As far as the stakeholders are concerned, not even the Commissioner of Inland Revenue and the Commissioner for VAT were involved in the consultation exercise.

The working group on Islamic finance was just a first step.

The international workshops organised by the Malta Institute of Management, the Malta Employers Association, and the Malta Union of Bank Employees, which saw the participation of international highly reputable experts in the industry, clearly indicated that possibilities already exist if Malta wants to take the necessary action and avoid losing precious time in tapping into this lucrative market.

One of the experts present at the workshops, identified channels through which the government may facilitate Islamic finance without having to introduce drastic legislative changes. For instance, certain main concerns, such as that of Article 15 of the Banking Act, may well be solved through appropriate contractual arrangements in Shari'ah Contracts.

This, in itself, is further indication on how advisable and critical it is to involve various experts in any consultation.

The approach taken to date may also give rise to certain questions on whether Malta is, in actual fact, doing what it should be doing.

Article 40 sub-article (1) of the Constitution of the Republic of Malta states that "All persons in Malta shall have full freedom of conscience and enjoy the free exercise of their respective mode of religious worship". Nonetheless, our Income Tax Act, as it is, is basically rendering certain Islamic finance transactions rather complicated.

Is this right? Is this what the government wants?

One needs to also keep in mind that Article 40 of sub-article (3) of the Constitution of Malta further states as follows: "Nothing contained in or done under the authority of any law shall be held to be inconsistent with or in contravention of sub-article (1), to the extent that the law in question makes provision that is reasonably required in the interests of public safety, public order, public morality or decency, public health, or the protection of the rights and freedoms of others, and except so far as that provision or, as the case may be, the thing done under the authority thereof, is shown not to be reasonably justifiable in a democratic society."

I want to believe that the Ministry for Finance would be more than happy to consider introducing certain changes in the legislation to ensure the facilitation of all possible investment, also through clearing any belief-related difficulties there may be, and so further help to increase the revenue of the country.

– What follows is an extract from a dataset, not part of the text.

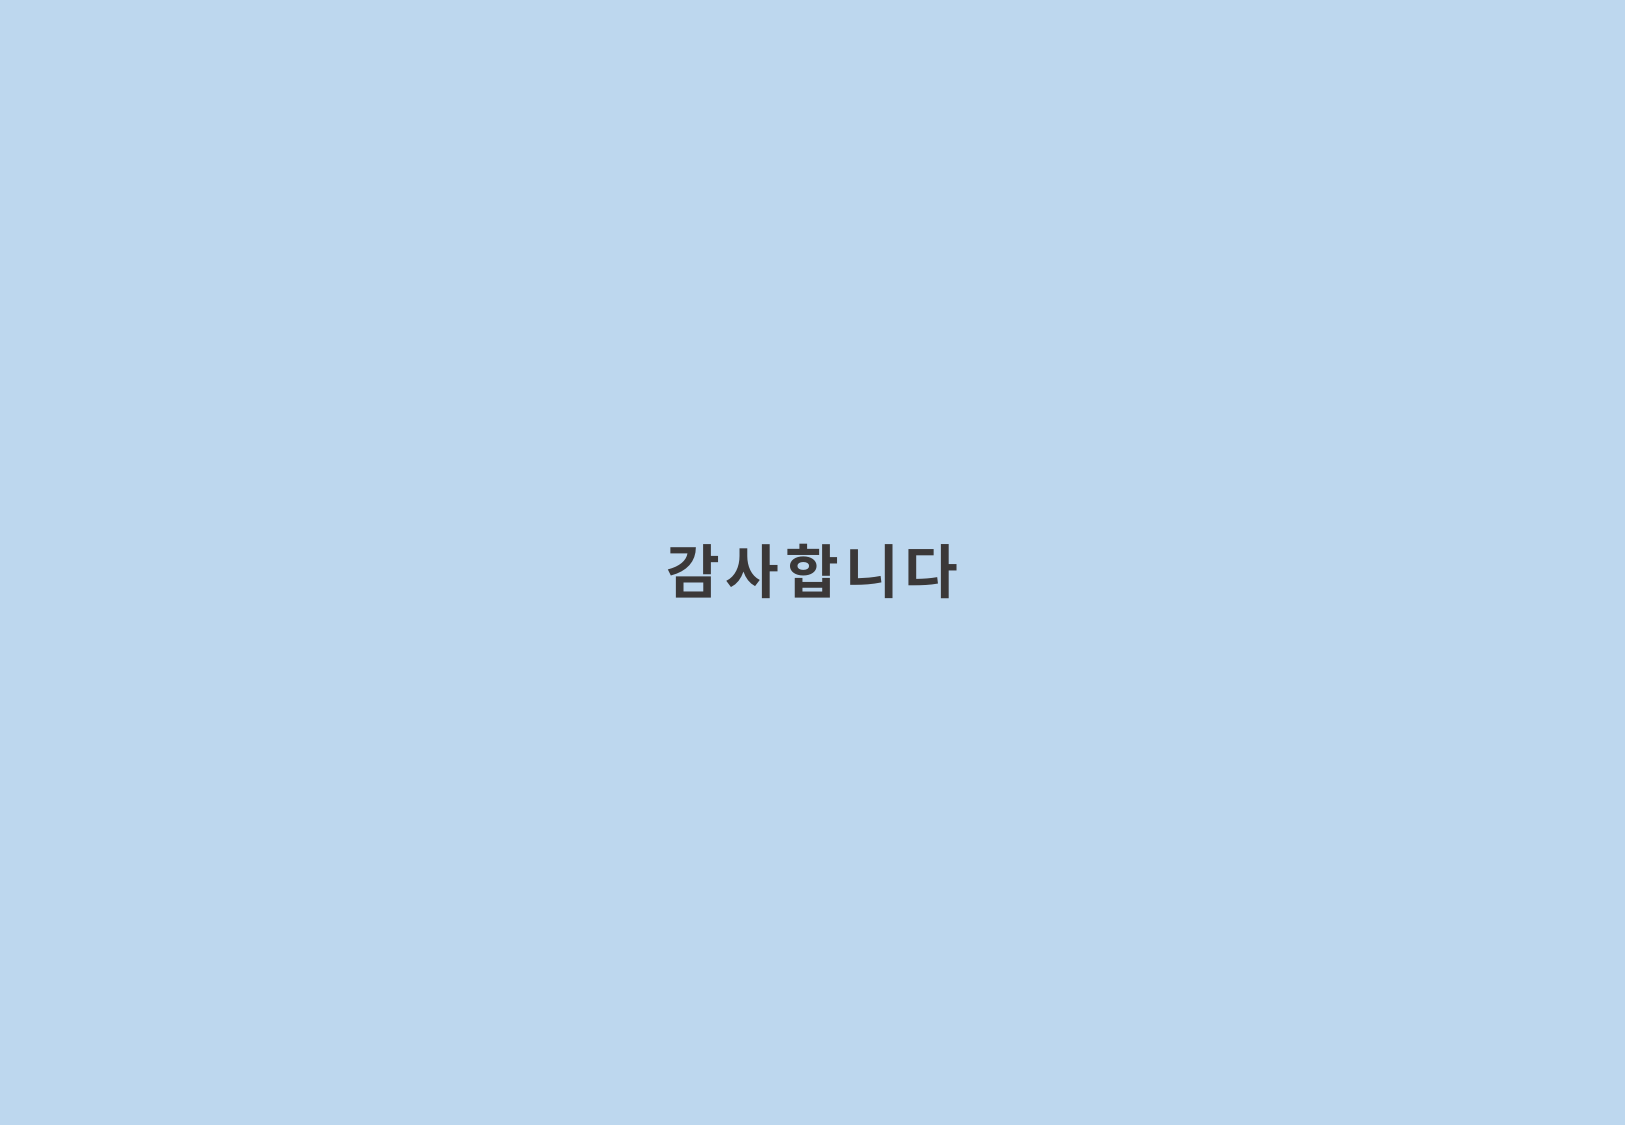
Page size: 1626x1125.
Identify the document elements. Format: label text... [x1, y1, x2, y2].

Other European jurisdictions have been working actively to ensure they reap the best possible fruit from the Islamic finance sector.

There have been continuous massive changes in Luxembourg to facilitate the Islamic finance industry. Apart from the substantial changes that have already been introduced, the UK is considering measures on how to become the global hub of Islamic finance.

France wants to compete with the UK in spite of strong political difficulties. Italy and Germany are expected to be the positive surprise for Islamic finance this year, as the discussions are heading to massive activity. Gibraltar and Cyprus have initiated activities in the sector. Guernsey and Jersey are registering a number of conduit companies.

I have personally presented Malta's case in a few of the most renowned international conferences on Islamic finance. The feedback from the industry was overwhelming.

The industry is eagerly waiting for clear and forward-looking signals from the Ministry for Finance. It is keenly waiting for Malta to act, also in this sector, according to its historical role of bridging cultures and nations. It is fervently waiting for Malta to ensure that all its doors are open as required by the letter and the spirit of its constitution. It is earnestly waiting for Malta to revive a system of finance that, in actual fact, as evidenced by the background of certain organisations in Malta, is not new to the country.

Malta has the potential to excel in the sector. However, it needs to urgently send some positive concrete indications. A simple change in the Income Tax Act is bound to be considered as a major step forward. Furthermore, the issuance of a sovereign Sukuk by the government would amount to a key marketing instrument. Such an initiative would be a guaranteed success for Malta.

The author is managing director of Erremme Business Advisers.